EX-5.1 3 c49835_ex5-1.htm

Exhibit 5.1

        815 Connecticut Avenue, N.W. 
        Suite 500 
        Washington, D.C. 20006-4004 
        (202) 463-2400 
Writer’s direct phone        fax (202) 828-5393 
(202) 828-5360         
        www.seyfarth.com 
Writer’s e-mail         
EStern@seyfarth.com         
 
    August 14, 2007     

Ark Restaurants Corp.
85 Fifth Avenue
New York, NY 10003

Re: Ark Restaurants Corp. Registration Statement on Form S-8

Dear Ladies and Gentlemen:

     We have acted as counsel to Ark Restaurants Corp., a New York corporation (the “Corporation”), in connection with the preparation of the Registration Statement on Form S-8 (the “Registration Statement”) filed by the Corporation with the Securities and Exchange Commission on August 14, 2007 pursuant to the Securities Act of 1933, as amended (the “Securities Act”), relating to the public offering of up to 450,000 shares of the Corporation’s common stock (the “Common Stock”) issuable pursuant to the Corporation’s 2004 Stock Option Plan.

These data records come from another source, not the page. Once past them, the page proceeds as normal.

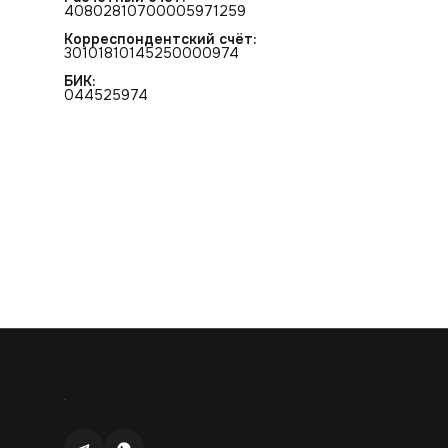
40802810700005971259
Корреспондентский счёт:
30101810145250000974
БИК:
044525974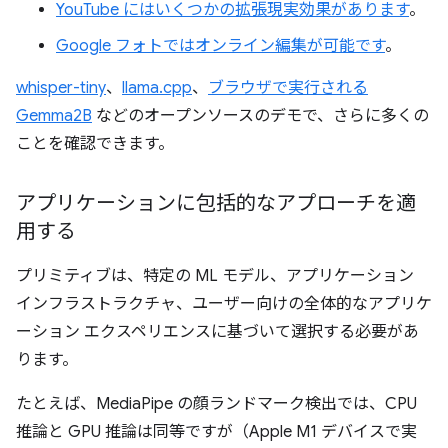
YouTube にはいくつかの拡張現実効果があります
。
Google フォトではオンライン編集が可能です
。
whisper-tiny
、
llama.cpp
、
ブラウザで実行される
Gemma2B
などのオープンソースのデモで、さらに多くの
ことを確認できます。
アプリケーションに包括的なアプローチを適
用する
プリミティブは、特定の ML モデル、アプリケーション
インフラストラクチャ、ユーザー向けの全体的なアプリケ
ーション エクスペリエンスに基づいて選択する必要があ
ります。
たとえば、MediaPipe の顔ランドマーク検出では、CPU
推論と GPU 推論は同等ですが（Apple M1 デバイスで実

     This opinion is being delivered in accordance with the requirements of Item 601(b)(5) of Regulation S-K under the Securities Act.

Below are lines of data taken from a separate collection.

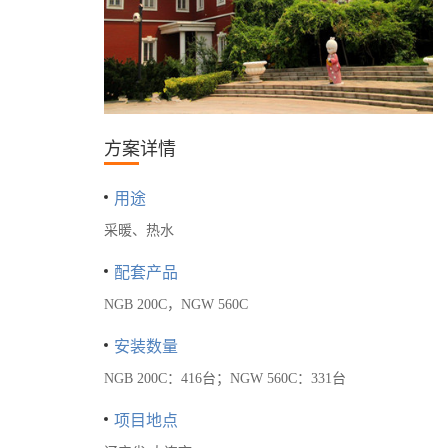
方案详情
用途
采暖、热水
配套产品
NGB 200C，NGW 560C
安装数量
NGB 200C：416台；NGW 560C：331台
项目地点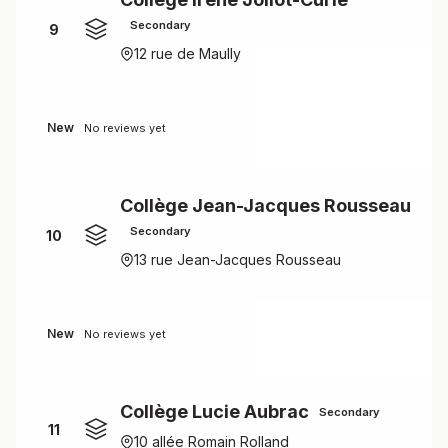
Secondary
9
12 rue de Maully
New
No reviews yet
Collège Jean-Jacques Rousseau
Secondary
10
13 rue Jean-Jacques Rousseau
New
No reviews yet
Collège Lucie Aubrac
Secondary
11
10 allée Romain Rolland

     In connection with our opinion, we have considered such questions of law and have examined such documents as we have deemed necessary to enable us to render the opinions contained herein.

     Based upon the foregoing, we are of the opinion that, when sold by the Corporation and paid for in accordance with the 2004 Stock Option Plan, the shares of Common Stock will be duly and validly issued, fully paid and non-assessable.

     We hereby consent to the filing of this opinion as Exhibit 5.1 to the Registration Statement and to the reference to our firm in the prospectus delivered in connection with in the Registration Statement.